About a year and a half ago, I went to a conference where I had a manuscript consult with an agent. A couple months before the conference, we were asked to send in our query and the first 10 pages of our manuscript for the agent to look over ahead of time, then we’d have 15 minutes to chat at the conference about our work. The manuscript I sent her was my baby project, the project of my heart, the book I’d always wanted to write. This consult was with a pretty well-known agent who was the head of a decently sized agency, so to say I was terrified would be a HUGE understatement.
I walked in, shook her hand, and took a seat across from her, fully prepared for her to tear apart my work. I wasn’t new to this game. I knew that even the best books got torn apart by agents and editors. That’s the nature of the industry.
But that’s not what happened. First, she smiled. Some of my nerves left. Then she took a deep breath and said something sort of like this:
“So I really, REALLY hate to do this because this is very well-written and you are a talented writer, but this idea is just really overdone and saturated in the market right now. I’m representing a very similar book right now, as is another agent at my agency, and I have another agent friend who just snatched one up as well. I know that’s not what you want to hear, but I figured you should know. I made some notes, and I’d be happy to go over them with you now. Or, if you’re working on something else, I’d love to talk to you about it and then I can email these notes to you for you to look at later.”
My heart sank. My BABY project was OVERDONE? Unsellable? Unwanted? But I pushed down my heartbrokenness and instead told her about a new project I’d started that I was only one chapter into. Her eyes lit up and she asked me to tell her more, so I proceeded to tell her everything I knew about this new book. Her response?
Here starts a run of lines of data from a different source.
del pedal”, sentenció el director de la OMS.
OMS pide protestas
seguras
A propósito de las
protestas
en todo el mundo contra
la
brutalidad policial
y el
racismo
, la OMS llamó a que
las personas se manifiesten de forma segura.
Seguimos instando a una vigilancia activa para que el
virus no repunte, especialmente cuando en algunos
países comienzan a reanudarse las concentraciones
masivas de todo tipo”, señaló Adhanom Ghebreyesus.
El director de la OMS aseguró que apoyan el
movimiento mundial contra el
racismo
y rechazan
“YOUR writing with THAT story idea? I would LOVE to see that. How soon can you write it and send it to me?”
I left that consult feeling really strange. Hadn’t I been complimented? I mean, she did tell me I was talented, right? But she also told me my book wasn’t sellable. And maybe she was just being nice. But, then again, she wanted to see this new book ASAP. Or did she?
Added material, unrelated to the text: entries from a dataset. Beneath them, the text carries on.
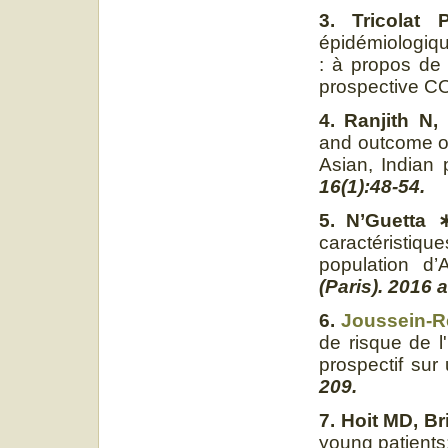
3. Tricolat
épidémiologiqu
: à propos de 
prospective 
4. Ranjith N
and outcome of
Asian, Indian 
16(1):48-54.
5.
N’Guetta
caractéristiq
population d’
(Paris). 2016 a
6.
Joussein
-R
de risque de l
prospectif sur
209.
7. Hoit MD, Br
young patients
After the conference, I decided to put away my heart book and write this new project for this agent. And guess what happened?
ABSOLUTELY NOTHING.
I didn’t write anything at all for six months. Why? Because I was trying to write something that I didn’t really want to write. I was trying to write for someone else (which was totally dumb in this instance because this agent could have just been being nice when she said she wanted to see it, and even if I had sent it to her, odds were really slim she’d actually represent me. But that’s a completely different subject).
I learned a very important lesson from this experience and I want to share it with other writers:
WRITE FOR YOU.
Don’t write for an agent. Don’t write for the market. Don’t write for your spouse, your kid, your mom. Don’t even write for your audience. Write for YOU. Because if you do, a few different things might happen:
- Your book loses heart, emotion, quality.
- Writing becomes a chore.
- You stop writing completely.
- You get burned out.
- The market changes.
- That agent rejects you anyway.
- Your audience doesn’t want what you thought it wanted.
- Worst of all, you lose your love of the craft.
None of these help you–not one bit.
So if you really want to write, don’t worry about anybody else. Write what makes YOU happy. That will always be enough.